Options

To define Match Key Generator options click the Add button. The Match Key Field dialog displays.
Note: The Dataflow Options feature in Enterprise Designer enables Match Key Generator to be exposed for configuration at runtime.
Table 1. Match Key Generator Options

Option Name

Description and Valid Values

Algorithm

Specifies one of these algorithms to use to generate the match key:

Consonant
Returns specified fields with consonants removed.
Double Metaphone
Returns a code based on a phonetic representation of their characters. Double Metaphone is an improved version of the Metaphone algorithm, and attempts to account for the many irregularities found in different languages.
Koeln
Indexes names by sound as they are pronounced in German. Allows names with the same pronunciation to be encoded to the same representation so that they can be matched, despite minor differences in spelling. The result is always a sequence of numbers; special characters and white spaces are ignored. This option was developed to respond to limitations of Soundex.
MD5
A message digest algorithm that produces a 128-bit hash value. This algorithm is commonly used to check data integrity.
Metaphone
Returns a Metaphone coded key of selected fields. Metaphone is an algorithm for coding words using their English pronunciation.
SpanishMetaphone
Returns a Metaphone coded key of selected fields for the Spanish language. This metaphone algorithm codes words using their Spanish pronunciation.
Metaphone 3
Improves upon the Metaphone and Double Metaphone algorithms with more exact consonant and internal vowel settings that allow you to produce words or names more or less closely matched to search terms on a phonetic basis. Metaphone 3 increases the accuracy of phonetic encoding to 98%. This option was developed to respond to limitations of Soundex.
Nysiis
Phonetic code algorithm that matches an approximate pronunciation to an exact spelling and indexes words that are pronounced similarly. Part of the New York State Identification and Intelligence System. Say, for example, that you are looking for someone's information in a database of people. You believe that the person's name sounds like "John Smith", but it is in fact spelled "Jon Smyth". If you conducted a search looking for an exact match for "John Smith" no results would be returned. However, if you index the database using the NYSIIS algorithm and search using the NYSIIS algorithm again, the correct match will be returned because both "John Smith" and "Jon Smyth" are indexed as "JAN SNATH" by the algorithm.
Phonix
Preprocesses name strings by applying more than 100 transformation rules to single characters or to sequences of several characters. 19 of those rules are applied only if the characters are at the beginning of the string, while 12 of the rules are applied only if they are at the middle of the string, and 28 of the rules are applied only if they are at the end of the string. The transformed name string is encoded into a code that is comprised by a starting letter followed by three digits (removing zeros and duplicate numbers). This option was developed to respond to limitations of Soundex; it is more complex and therefore slower than Soundex.
This algorithm determines the similarity between two French-language strings based on the phonetic representation of their characters.
It returns a Sonnex coded key of the selected fields.
Soundex
Returns a Soundex code of selected fields. Soundex produces a fixed-length code based on the English pronunciation of a word.
Substring
Returns a specified portion of the selected field.

Field name

Specifies the field to which you want to apply the selected algorithm to generate the match key. For example, if you select a field called LastName and you choose the Soundex algorithm, the Soundex algorithm would be applied to the data in the LastName field to produce a match key.

Start position

Specifies the starting position within the specified field. Not all algorithms allow you to specify a start position.

Length

Specifies the length of characters to include from the starting position. Not all algorithms allow you to specify a length.

Remove noise characters

Removes all non-numeric and non-alpha characters such as hyphens, white space, and other special characters from an input field.

Sort input

Sorts all characters in an input field or all terms in an input field in alphabetical order.

Characters
Sorts the characters values from an input field prior to creating a unique ID.
Terms
Sorts each term value from an input field prior to creating a unique ID.

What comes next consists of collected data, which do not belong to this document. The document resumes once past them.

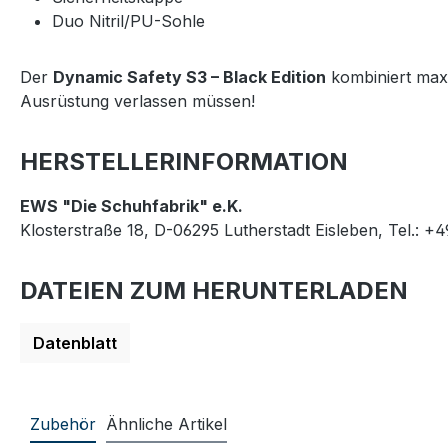
Duo Nitril/PU-Sohle
Der
Dynamic Safety S3 – Black Edition
kombiniert maxi
Ausrüstung verlassen müssen!
HERSTELLERINFORMATION
EWS "Die Schuhfabrik" e.K.
Klosterstraße 18, D-06295 Lutherstadt Eisleben, Tel.: +
DATEIEN ZUM HERUNTERLADEN
Datenblatt
Zubehör
Ähnliche Artikel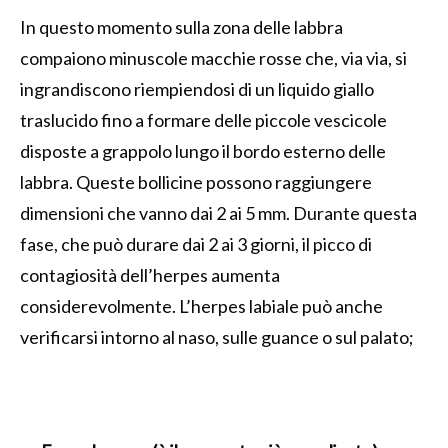
In questo momento sulla zona delle labbra
compaiono minuscole macchie rosse che, via via, si
ingrandiscono riempiendosi di un liquido giallo
traslucido fino a formare delle piccole vescicole
disposte a grappolo lungo il bordo esterno delle
labbra. Queste bollicine possono raggiungere
dimensioni che vanno dai 2 ai 5 mm. Durante questa
fase, che può durare dai 2 ai 3 giorni, il picco di
contagiosità dell’herpes aumenta
considerevolmente. L’herpes labiale può anche
verificarsi intorno al naso, sulle guance o sul palato;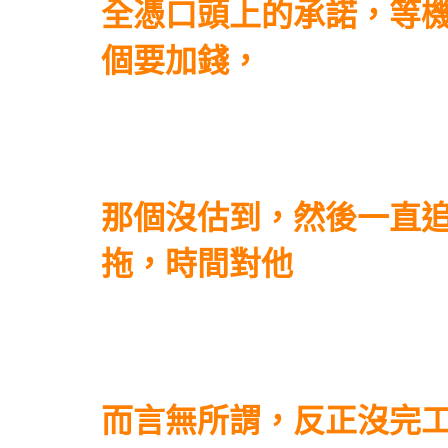
全憑口頭上的承諾，等
個要加錢，
那個沒估到，然後一直
拖，時間對他
而言無所謂，反正沒完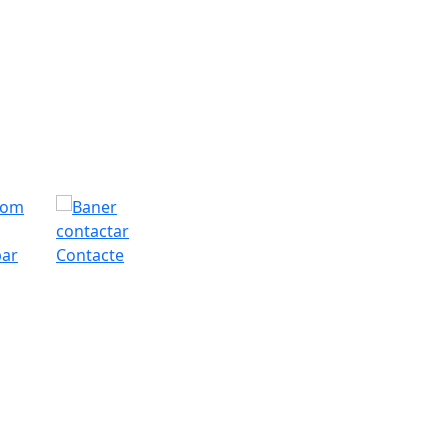
bar
Contacte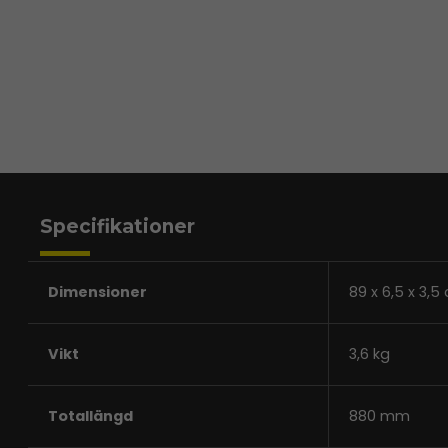
Specifikationer
Dimensioner
89 x 6,5 x 3,5
Vikt
3,6 kg
Totallängd
880 mm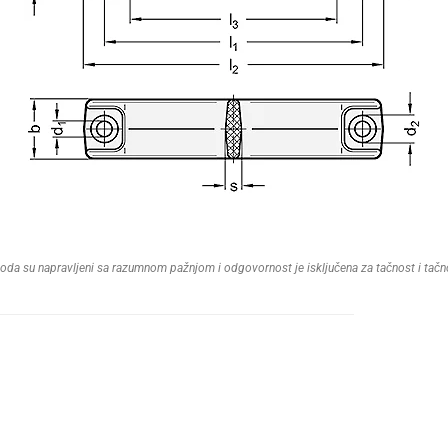
izvoda su napravljeni sa razumnom pažnjom i odgovornost je isključena za tačnost i tač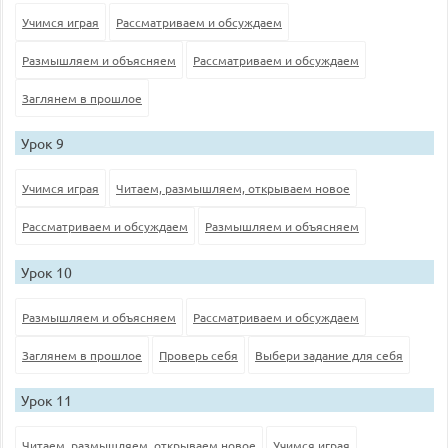
Учимся играя
Рассматриваем и обсуждаем
Размышляем и объясняем
Рассматриваем и обсуждаем
Заглянем в прошлое
Урок 9
Учимся играя
Читаем, размышляем, открываем новое
Рассматриваем и обсуждаем
Размышляем и объясняем
Урок 10
Размышляем и объясняем
Рассматриваем и обсуждаем
Заглянем в прошлое
Проверь себя
Выбери задание для себя
Урок 11
Читаем, размышляем, открываем новое
Учимся играя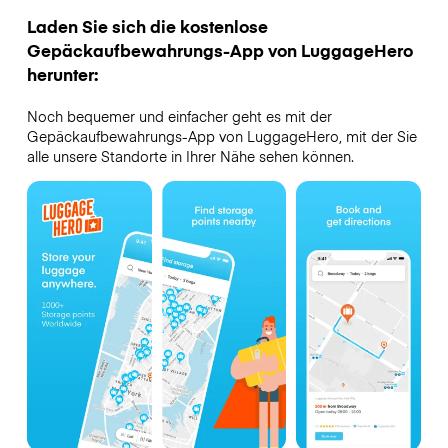
Laden Sie sich die kostenlose
Gepäckaufbewahrungs-App von LuggageHero
herunter:
Noch bequemer und einfacher geht es mit der
Gepäckaufbewahrungs-App von LuggageHero, mit der Sie
alle unsere Standorte in Ihrer Nähe sehen können.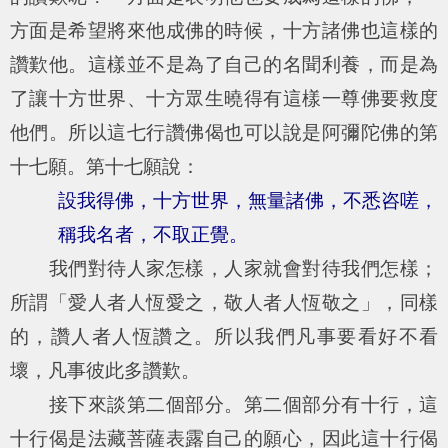
方面是希望將來他成佛的時候，十方諸佛也這樣的
讚歎他。這樣並不是為了自己的名聞利養，而是為
了讓十方世界、十方眾生曉得有這樣一尊佛要救度
他們。所以這七行讚佛偈也可以說是阿彌陀佛的第
十七願。第十七願說：
設我得佛，十方世界，無量諸佛，不悉咨嗟，
稱我名者，不取正覺。
我們對待人家怎樣，人家就會對待我們怎樣；
所謂「愛人者人恆愛之，敬人者人恆敬之」，同樣
的，讚人者人恆讚之。所以我們凡事要看好不看
壞，凡事彼此多讚歎。
接下來談第二個部分。第二個部分有十行，這
十行偈是法藏菩薩表露自己的願心，因此這十行偈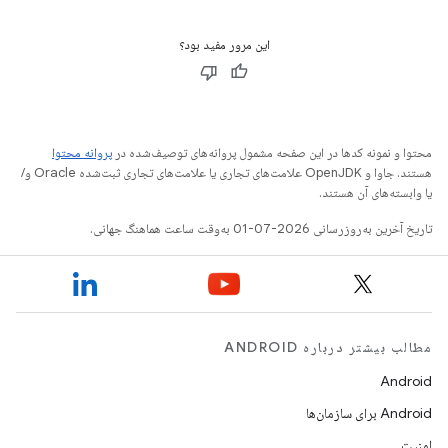
این مرور مفید بود؟
محتوا و نمونه کدها در این صفحه مشمول پروانه‌های توصیف‌شده در
پروانه محتوا
هستند. جاوا و OpenJDK علامت‌های تجاری یا علامت‌های تجاری ثبت‌شده Oracle و/
یا وابسته‌های آن هستند.
تاریخ آخرین به‌روزرسانی 2026-07-01 به‌وقت ساعت هماهنگ جهانی.
مطالب بیشتر درباره ANDROID
Android
Android برای سازمان‌ها
امنیت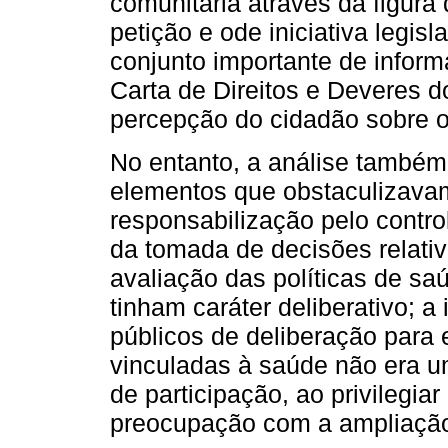
comunitária através da figura
petição e ode iniciativa legisl
conjunto importante de inform
Carta de Direitos e Deveres d
percepção do cidadão sobre o
No entanto, a análise também
elementos que obstaculizava
responsabilização pelo contro
da tomada de decisões relati
avaliação das políticas de s
tinham caráter deliberativo; a
públicos de deliberação par
vinculadas à saúde não era um
de participação, ao privilegi
preocupação com a ampliação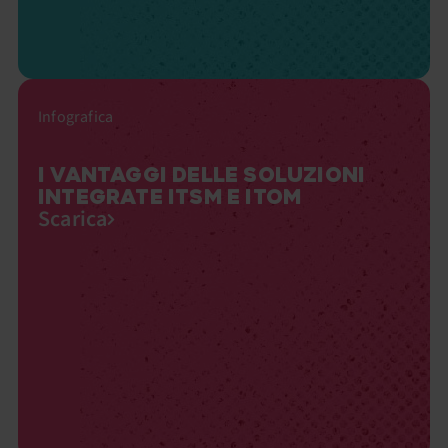
Infografica
I VANTAGGI DELLE SOLUZIONI
INTEGRATE ITSM E ITOM
Scarica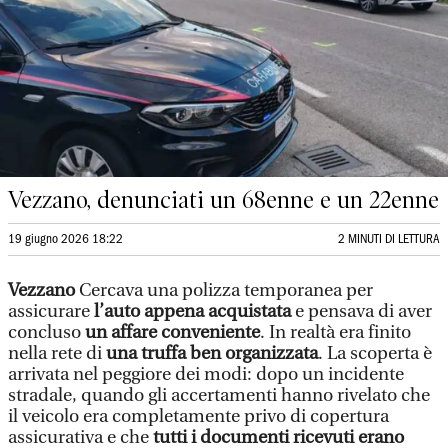
Vezzano, denunciati un 68enne e un 22enne
19 giugno 2026 18:22
2 MINUTI DI LETTURA
Vezzano
Cercava una polizza temporanea per
assicurare
l’auto appena acquistata
e pensava di aver
concluso
un affare conveniente
. In realtà era finito
nella rete di
una truffa ben organizzata
. La scoperta è
arrivata nel peggiore dei modi: dopo un incidente
stradale, quando gli accertamenti hanno rivelato che
il veicolo era completamente privo di copertura
assicurativa e che
tutti i documenti ricevuti erano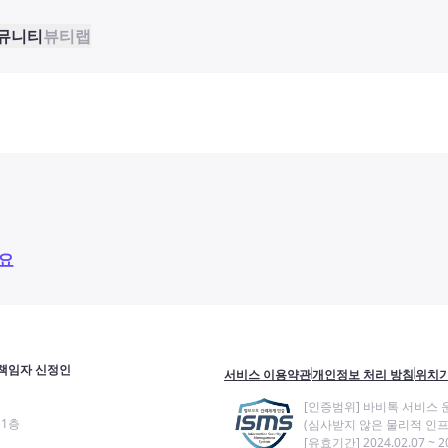
뮤니티
뷰티랩
요
책임자 신정인
서비스 이용약관
개인정보 처리 방침
위치기
[인증범위] 바비톡 서비스 
11층
(심사받지 않은 물리적 인프
[유효기간] 2024.02.07 ~ 20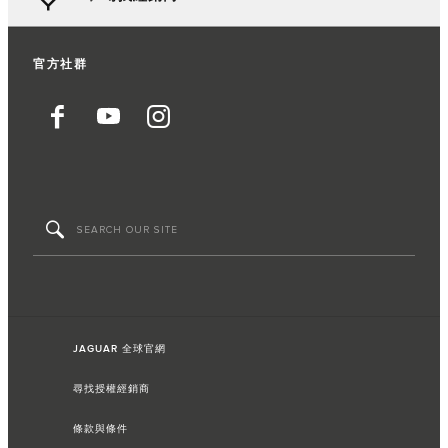
官方社群
JAGUAR 全球官網
尋找授權經銷商
條款與條件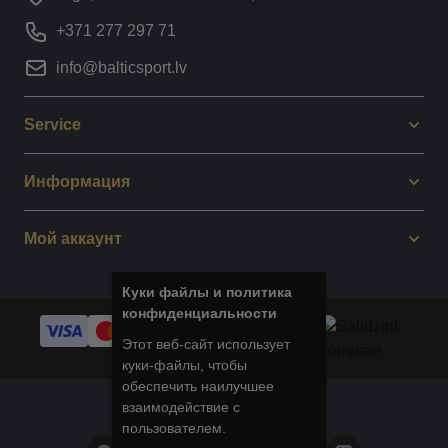
+371 277 297 71
info@balticsport.lv
Service
Информация
Мой аккаунт
Куки файлы и политика
конфиденциальности
Этот веб-сайт использует
куки-файлы, чтобы
обеспечить наилучшее
взаимодействие с
© 2014 - 2025 Balticsport.lv
пользователем.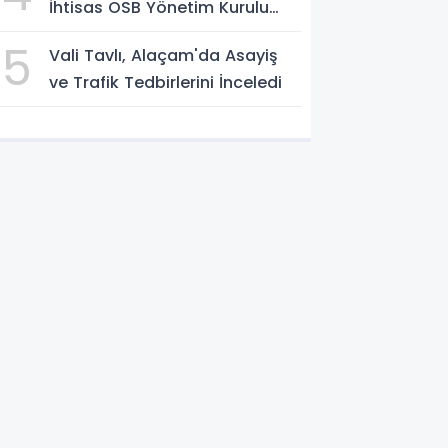
İhtisas OSB Yönetim Kurulu
Toplandı
5
Vali Tavlı, Alaçam'da Asayiş
ve Trafik Tedbirlerini İnceledi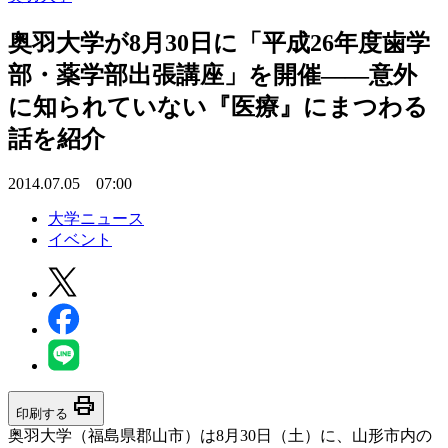
奥羽大学が8月30日に「平成26年度歯学
部・薬学部出張講座」を開催――意外
に知られていない『医療』にまつわる
話を紹介
2014.07.05 07:00
大学ニュース
イベント
print
印刷する
奥羽大学（福島県郡山市）は8月30日（土）に、山形市内の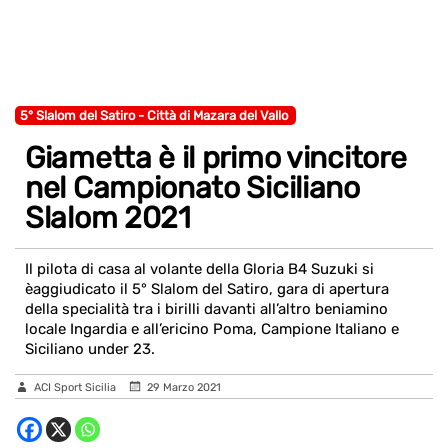
5° Slalom del Satiro - Città di Mazara del Vallo
Giametta è il primo vincitore
nel Campionato Siciliano
Slalom 2021
Il pilota di casa al volante della Gloria B4 Suzuki si
èaggiudicato il 5° Slalom del Satiro, gara di apertura
della specialità tra i birilli davanti all’altro beniamino
locale Ingardia e all’ericino Poma, Campione Italiano e
Siciliano under 23.
ACI Sport Sicilia
29 Marzo 2021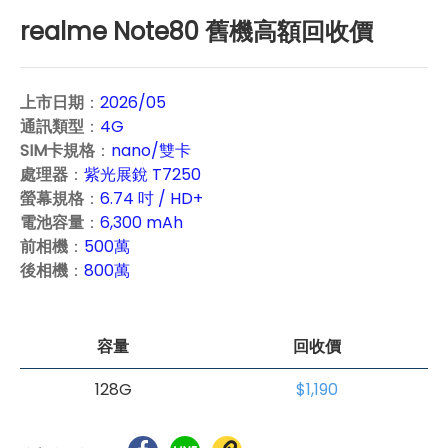
realme Note80 舊機高額回收價
上市日期
：
2026/05
通訊類型
：
4G
SIM卡規格
：
nano/雙卡
處理器
：
紫光展銳 T7250
螢幕規格
：
6.74 吋 / HD+
電池容量
：
6,300 mAh
前相機
：
500萬
後相機
：
800萬
容量
回收價
128G
$1,190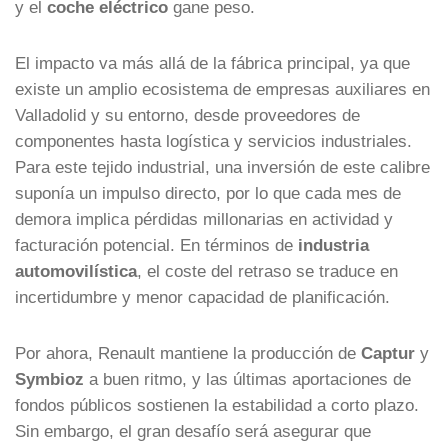
y el
coche eléctrico
gane peso.
El impacto va más allá de la fábrica principal, ya que
existe un amplio ecosistema de empresas auxiliares en
Valladolid y su entorno, desde proveedores de
componentes hasta logística y servicios industriales.
Para este tejido industrial, una inversión de este calibre
suponía un impulso directo, por lo que cada mes de
demora implica pérdidas millonarias en actividad y
facturación potencial. En términos de
industria
automovilística
, el coste del retraso se traduce en
incertidumbre y menor capacidad de planificación.
Por ahora, Renault mantiene la producción de
Captur
y
Symbioz
a buen ritmo, y las últimas aportaciones de
fondos públicos sostienen la estabilidad a corto plazo.
Sin embargo, el gran desafío será asegurar que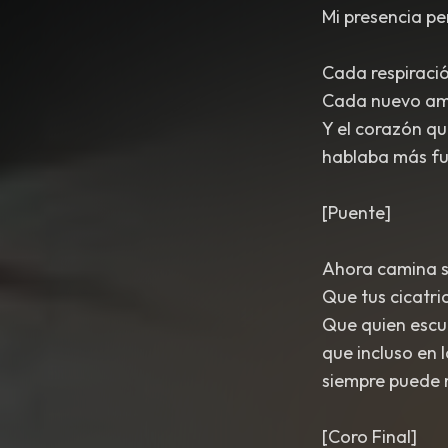
Mi presencia p
Cada respiració
Cada nuevo am
Y el corazón qu
hablaba más fu
[Puente]
Ahora camina s
Que tus cicatri
Que quien escu
que incluso en
siempre puede 
[Coro Final]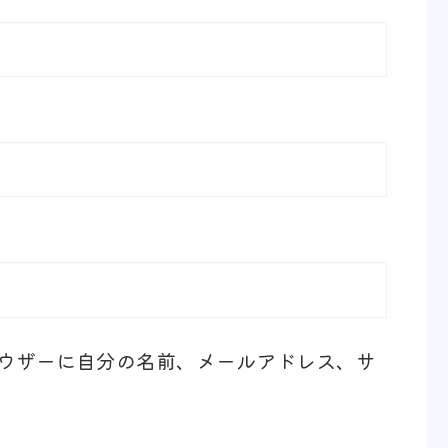
ウザーに自分の名前、メールアドレス、サ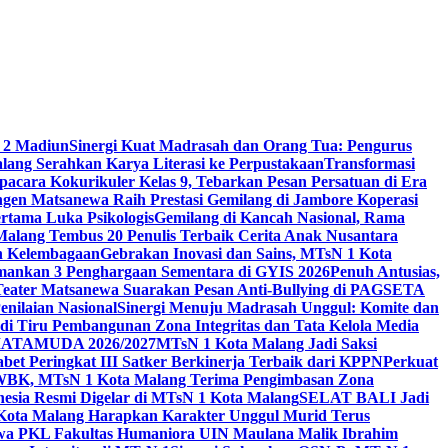
 2 Madiun
Sinergi Kuat Madrasah dan Orang Tua: Pengurus
ang Serahkan Karya Literasi ke Perpustakaan
Transformasi
acara Kokurikuler Kelas 9, Tebarkan Pesan Persatuan di Era
ngen Matsanewa Raih Prestasi Gemilang di Jambore Koperasi
ertama Luka Psikologis
Gemilang di Kancah Nasional, Rama
Malang Tembus 20 Penulis Terbaik Cerita Anak Nusantara
n Kelembagaan
Gebrakan Inovasi dan Sains, MTsN 1 Kota
Amankan 3 Penghargaan Sementara di GYIS 2026
Penuh Antusias,
 Teater Matsanewa Suarakan Pesan Anti-Bullying di PAGSETA
nilaian Nasional
Sinergi Menuju Madrasah Unggul: Komite dan
i Tiru Pembangunan Zona Integritas dan Tata Kelola Media
i MATAMUDA 2026/2027
MTsN 1 Kota Malang Jadi Saksi
bet Peringkat III Satker Berkinerja Terbaik dari KPPN
Perkuat
WBK, MTsN 1 Kota Malang Terima Pengimbasan Zona
nesia Resmi Digelar di MTsN 1 Kota Malang
SELAT BALI Jadi
 Kota Malang Harapkan Karakter Unggul Murid Terus
wa PKL Fakultas Humaniora UIN Maulana Malik Ibrahim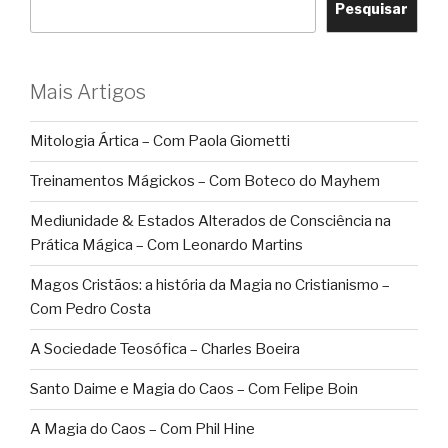
Pesquisar
Mais Artigos
Mitologia Ártica – Com Paola Giometti
Treinamentos Mágickos – Com Boteco do Mayhem
Mediunidade & Estados Alterados de Consciência na
Prática Mágica – Com Leonardo Martins
Magos Cristãos: a história da Magia no Cristianismo –
Com Pedro Costa
A Sociedade Teosófica – Charles Boeira
Santo Daime e Magia do Caos – Com Felipe Boin
A Magia do Caos – Com Phil Hine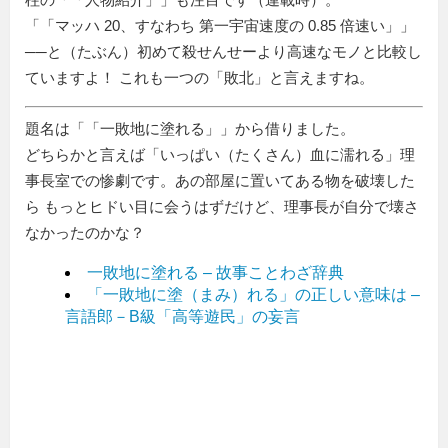
「
マッハ 20、すなわち 第一宇宙速度の 0.85 倍速い
」
──と（たぶん）初めて殺せんせーより高速なモノと比較し
ていますよ！ これも一つの「敗北」と言えますね。
題名は「
一敗地に塗れる
」から借りました。
どちらかと言えば「いっぱい（たくさん）血に濡れる」理
事長室での惨劇です。あの部屋に置いてある物を破壊した
ら もっとヒドい目に会うはずだけど、理事長が自分で壊さ
なかったのかな？
一敗地に塗れる – 故事ことわざ辞典
「一敗地に塗（まみ）れる」の正しい意味は –
言語郎－B級「高等遊民」の妄言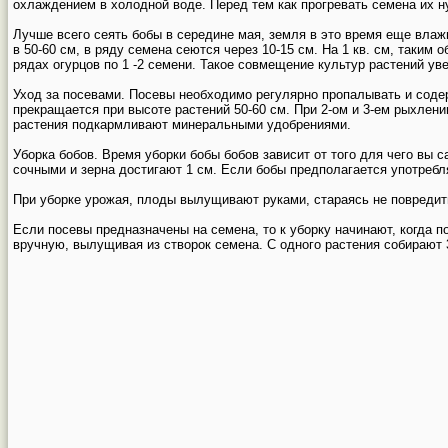
охлаждением в холодной воде. Перед тем как прогревать семена их н
Лучше всего сеять бобы в середине мая, земля в это время еще вла
в 50-60 см, в ряду семена сеются через 10-15 см. На 1 кв. см, таким
рядах огурцов по 1 -2 семени. Такое совмещение культур растений ув
Уход за посевами. Посевы необходимо регулярно пропалывать и содер
прекращается при высоте растений 50-60 см. При 2-ом и 3-ем рыхлен
растения подкармливают минеральными удобрениями.
Уборка бобов. Время уборки бобы бобов зависит от того для чего вы с
сочными и зерна достигают 1 см. Если бобы предполагается употребля
При уборке урожая, плоды вылущивают руками, стараясь не повредить р
Если посевы предназначены на семена, то к уборку начинают, когда 
вручную, вылущивая из створок семена. С одного растения собирают 3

If you add multiple match key generation algorithms, you can use the Move Up and Move Down buttons to change the order in which the algorithms are applied.

Generating an Express Match Key

Enable the Generate Express Match Key option and click Add to define an express match key to be used later in the dataflow by an Intraflow Match stage or an Interflow Match stage.

If the Generate Express Match Key option is enabled and the Express match key on option is selected in a downstream Interflow Match stage or Intraflow Match stage, the match attempt is first made using the express match key created here. If two records' express match keys match, then the record is considered a match and no further processing is attempted. If the records' express match keys do not match, then the match rules defined in Interflow Match or Intraflow Match are used to determine if the records match.